When is a Scottish TV show not a Scottish TV show?
(When it’s actually English!)
TELEVISION shows are wrongly being branded as Scottish to meet broadcasting quotas, MSPs have been warned.
Industry representatives yesterday told Holyrood’s culture committee that productions are mislabelled as ‘out of London’ – and that companies are involved in ‘brass plating’.
The BBC was condemned by MSPs in December for labelling programmes – including the Women’s FA Cup final between Arsenal and Chelsea – as ‘Scottish productions’.
And the culture committee yesterday heard evidence that a more robust assessment system was needed.
David Smith, national representative for Scotland of trade association Pact, said Ofcom should be more proactive in auditing details about Scottish productions.
He said: ‘An element of spotchecking, a bit more detail required on that form, an undertaking by the production company and the broadcaster that it is legal, decent, honest and true, that this is authentic, that they have met the spirit as well as the letter of the rules, and then Ofcom’s ability to check on that.
‘Ofcom is not a proactive system, it is a reactive system. If you raise a complaint Ofcom investigates. Maybe that has to change.’
At a previous committee meeting, convener Joan McAlpine criticised the BBC’s Scots-classed Rillington Place as ‘nothing to do with Scotland’, despite using Glasgow, Paisley and Bo’ness as backdrops. To be deemed Scottish, a production must meet criteria on spending and jobs north of the Border, and whether show executives are based here.
Miss McAlpine said: ‘You could be making a programme which is badged as a Scottish programme which has nothing at all to do with Scotland. It’s not just the BBC.
‘The Ofcom list of Scottish productions, it includes a Channel 4 production of Alan Titchmarsh following the footsteps of AA Milne around Harrods’ toy department in Surrey.’

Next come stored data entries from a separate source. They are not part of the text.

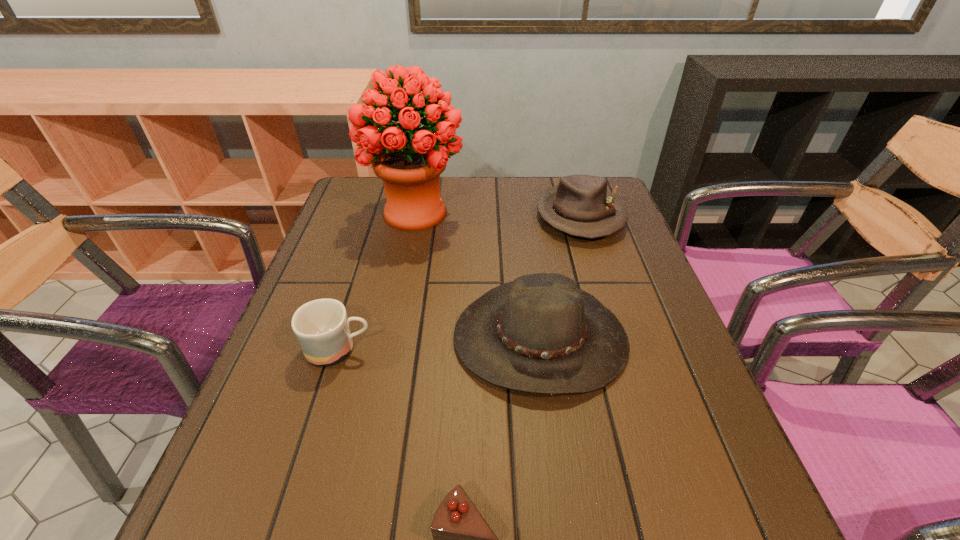
Locate an element on the screen. bouquet is located at coordinates (409, 159).

Where is `the nearer hat`? The height and width of the screenshot is (540, 960). the nearer hat is located at coordinates (540, 333).

Where is `the taller hat`? Image resolution: width=960 pixels, height=540 pixels. the taller hat is located at coordinates (540, 333).

You are a GUI agent. You are given a task and a screenshot of the screen. Output one action in this format:
    pyautogui.click(x=<x>, y=<y>)
    Task: Click on the shorter hat
    This screenshot has height=540, width=960.
    Given the screenshot: What is the action you would take?
    pyautogui.click(x=580, y=205)

I want to click on mug, so click(x=321, y=326).

I want to click on free space located on the right of the tallest object, so click(576, 213).

This screenshot has height=540, width=960. What are the coordinates of `vacant point located on the front-facing side of the fourth shortest object` in the screenshot? It's located at (555, 446).

You are a GUI agent. You are given a task and a screenshot of the screen. Output one action in this format:
    pyautogui.click(x=<x>, y=<y>)
    Task: Click on the free location located on the decorative side of the farther hat
    This screenshot has width=960, height=540.
    Given the screenshot: What is the action you would take?
    pyautogui.click(x=623, y=356)

Image resolution: width=960 pixels, height=540 pixels. What are the coordinates of `free region located on the side with the handle of the mug` in the screenshot? It's located at (511, 349).

Identify the location of bouquet situated at the far edge. This screenshot has width=960, height=540. (409, 159).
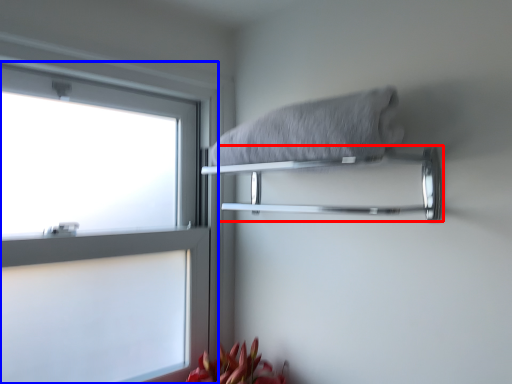
Question: Which object is further to the camera taking this photo, towel bar (highlighted by a red box) or window (highlighted by a blue box)?

Choices:
 (A) towel bar
 (B) window

Answer: (B)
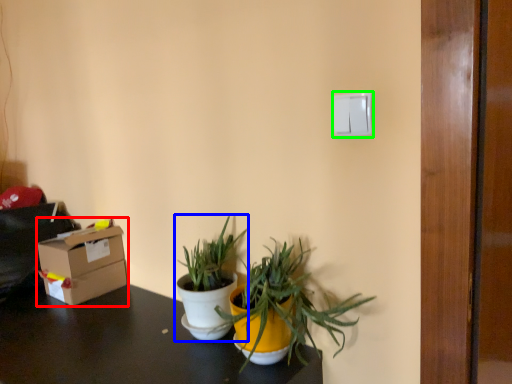
Question: Which object is the farthest from box (highlighted by a red box)? Choose among these: houseplant (highlighted by a blue box) or light switch (highlighted by a green box).

Choices:
 (A) houseplant
 (B) light switch

Answer: (B)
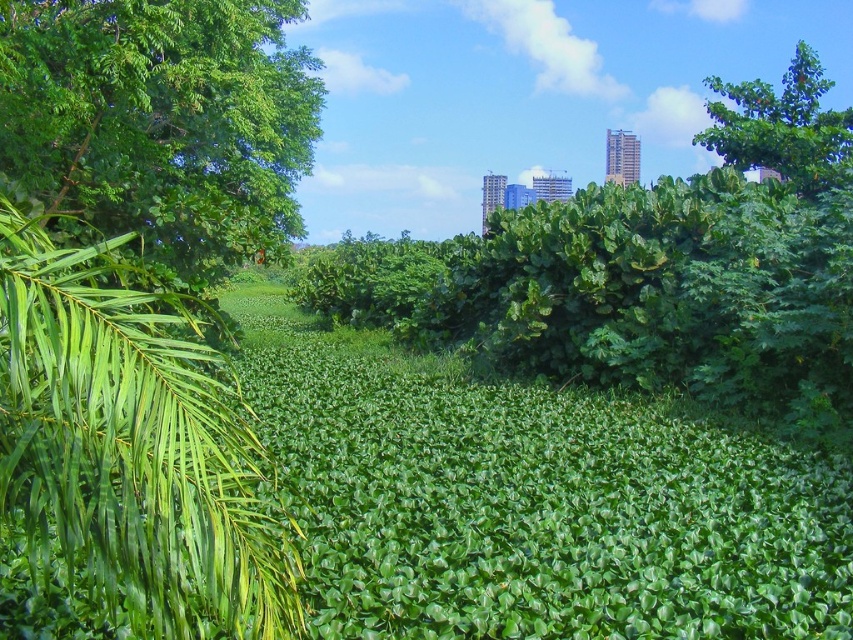
Question: Can you confirm if green leafy palm at left is wider than green leafy tree at upper right?

Choices:
 (A) yes
 (B) no

Answer: (B)

Question: Based on their relative distances, which object is farther from the green leafy tree at upper right?

Choices:
 (A) green leafy palm at left
 (B) green leafy tree at left

Answer: (A)

Question: Which of the following is the farthest from the observer?

Choices:
 (A) (68, 340)
 (B) (763, 92)

Answer: (B)

Question: Is green leafy palm at left to the right of green leafy tree at upper right from the viewer's perspective?

Choices:
 (A) no
 (B) yes

Answer: (A)

Question: Can you confirm if green leafy palm at left is positioned below green leafy tree at left?

Choices:
 (A) yes
 (B) no

Answer: (A)

Question: Which object appears farthest from the camera in this image?

Choices:
 (A) green leafy tree at upper right
 (B) green leafy tree at left
 (C) green leafy palm at left

Answer: (A)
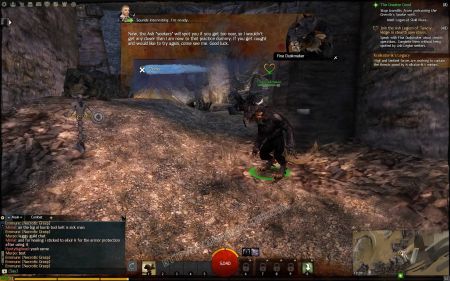
Identify the location of message board. Image resolution: width=450 pixels, height=281 pixels. (50, 236).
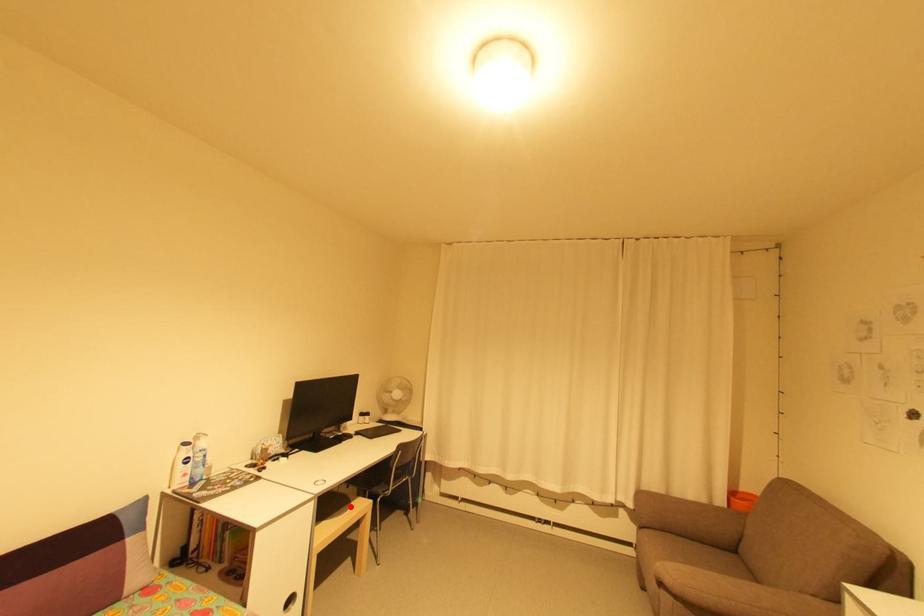
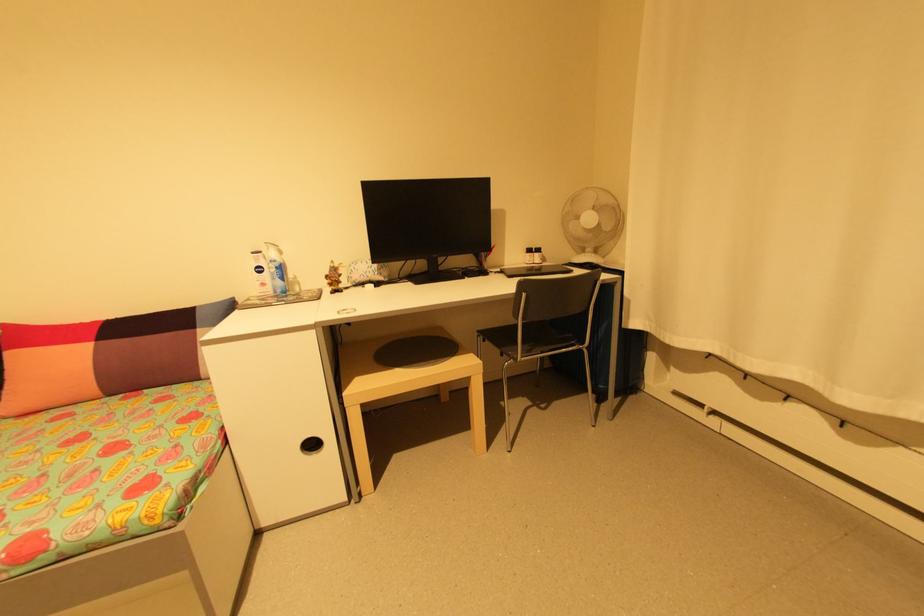
Question: I am providing you with two images of the same scene from different viewpoints. In image1, a red point is highlighted. Considering the same 3D point in image2, which of the following is correct?

Choices:
 (A) It is closer
 (B) It is farther

Answer: (B)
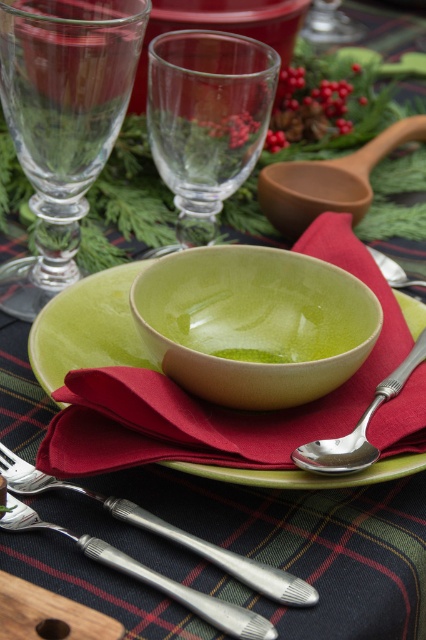
You are setting up a table for a dinner party and need to place a 10cm wide decorative item. You have two options on the table, the transparent glass wine glass at upper left and the silver polished fork at lower left. Which object can accommodate the item if placed next to it without overlapping?

The silver polished fork at lower left has a greater width than the transparent glass wine glass at upper left, so placing the 10cm wide decorative item next to the silver polished fork at lower left would be more accommodating without overlapping.

You are setting up a holiday table and want to place a decorative centerpiece. The table has a dark tartan tablecloth with a green ceramic bowl on a green plate at the center. There is also a transparent glass wine glass at upper left. Where should you place the centerpiece to avoid blocking the wine glass?

The transparent glass wine glass at upper left is located at point (62, 122), so place the centerpiece away from that coordinate to avoid blocking it.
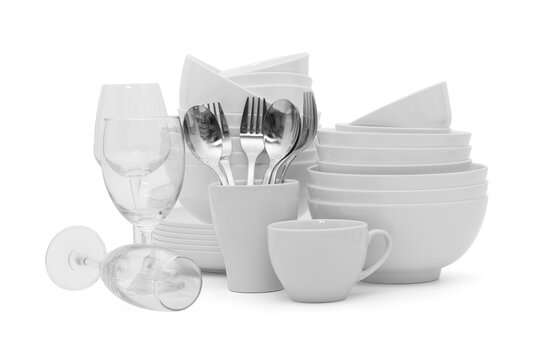
Locate an element on the screen. Image resolution: width=540 pixels, height=360 pixels. silverware is located at coordinates (308, 130), (276, 165), (281, 136), (254, 143), (226, 146), (211, 146).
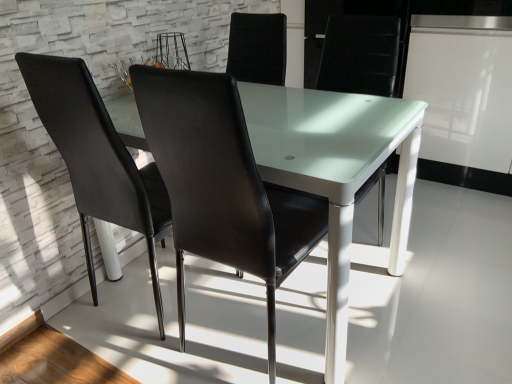
Find the location of a particular element. vacant region to the right of black leather chair at center, which appears as the 1th chair when viewed from the right is located at coordinates (412, 336).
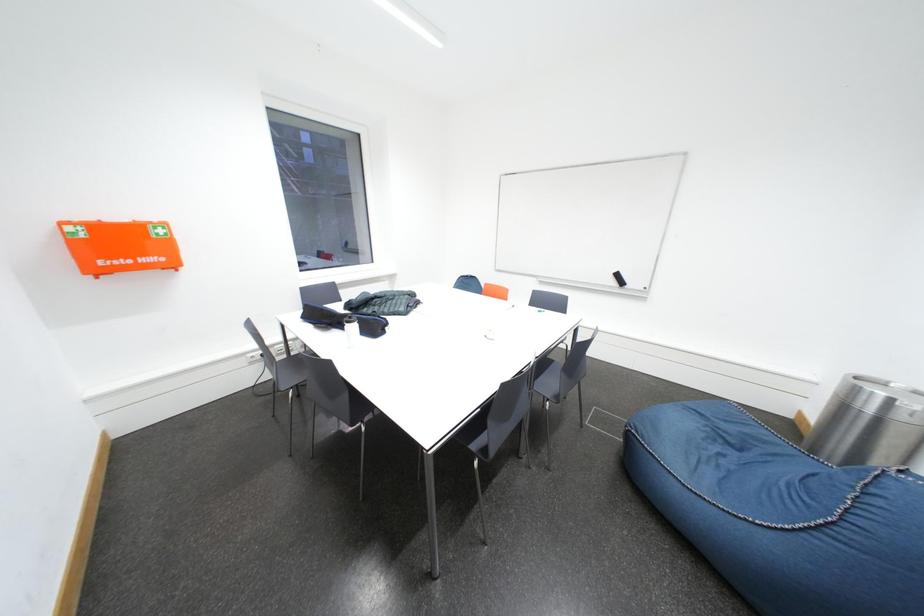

At yesterday’s meeting, Nationalist MSP Stuart McMillan raised concerns about brass plating. The term usually refers to a firm whose only tangible existence where it is supposedly based is the name plate outside its office.
Mr McMillan said: ‘If there is a process that’s taking place of this kind of brass plating, or just trying to find an address, that’s not good enough.’
Bruce Malcolm, head of service development at BBC Scotland, said broadcasters relied on evidence from production firms.
He said: ‘If these are not being filled in correctly or dishonestly, then that’s another issue entirely that we would take very seriously.
‘If there’s dishonesty on behalf of production companies, that’s a different matter.’